EU Sugar Market Update

In this article, we will look into developments in the European sugar market since our latest newsletter sent out during November. How did the fundamentals develop and what are the expectations for coming season? We need to speak about revised sugar production, yellow virus, consumption impact by Covid 19, and Brexit.

After the Corona shock in spring last year, sugar prices on the world market have recovered in recent months and closed the year at 344 Euro per ton. A further upside development happened during January 2021. The EU sugar market has responded to the situation on the world market in recent months with a relative stable price level. The spot markets however, have meanwhile reacted and are trading at levels partly well above 400 €/to EXW across the continent. Driving factor has been the once more disappointing crop in Europe. For sugar production in 2020/21, the EU Commission lowered its own November forecast in December and now only expects production of 15.6 million tons (EU+UK). 
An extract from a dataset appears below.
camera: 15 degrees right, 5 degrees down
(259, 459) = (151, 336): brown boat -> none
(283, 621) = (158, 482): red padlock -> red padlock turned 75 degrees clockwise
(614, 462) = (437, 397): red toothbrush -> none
The drop is a consequence of a reduced acreage (down by 3.3%) and lower yield of some 6.5% resulting in an overall reduction of beet sugar production across Europe by almost 10%. The yellow virus transmitted by aphids has spread massively in some beet-growing regions of Europe in 2020 and has led in some cases to considerable yield losses of up to 30 percent. As no comparably effective plant protection products are available at this stage and a repetition has to be avoided for next year, further EU member states have issued derogation approvals for beet seed treated with a neonicotinoid active ingredient for sugar beet cultivation in 2021. However, it is only permitted subject to conditions. The conditions include, among others, that no flowering (intermediate) fruits may be present on the respective sowing area in the same year and in the following year. It is also not permitted to sow treated seed in the outermost row of the field to be cultivated.
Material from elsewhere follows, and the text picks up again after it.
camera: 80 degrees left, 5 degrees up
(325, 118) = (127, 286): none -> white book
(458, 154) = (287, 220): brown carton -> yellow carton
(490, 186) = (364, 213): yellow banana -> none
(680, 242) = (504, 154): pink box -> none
It remains uncertain what effect a drop in demand due to the Corona pandemic and the ongoing lockdowns in Europe will have. We in line with other analysts see the impact on a 12 month basis on a level of up to 800 kto in the food & beverage industry. The Corona pandemic and the lower beet harvest in some member states show once again that we are dealing with very volatile markets in sugar. However and without a doubt ending stock for the current sugar market year will be reduced significantly to critical level. And here we have taken imports on a level of 1.9 million tons. As a recap, this is the number widely used to describe the limit on duty free imports. Anything on top would need to pay the full CXL duty.

Worth to mention is also that the trade agreement between EU and the UK that was put in place late December has removed all worries about duties between the two countries. The agreement stipulates that goods originating in either the UK or the EU can cross the borders without any duty as long as the formal custom procedures are fulfilled. Goods originating from third countries are subject to import duties, even if both blocs have trade agreements with the country in question. For sugar, this basically means that beet sugar can be moved across borders without import duty while cane sugar imported and refined inside the EU or the UK is subject to duties.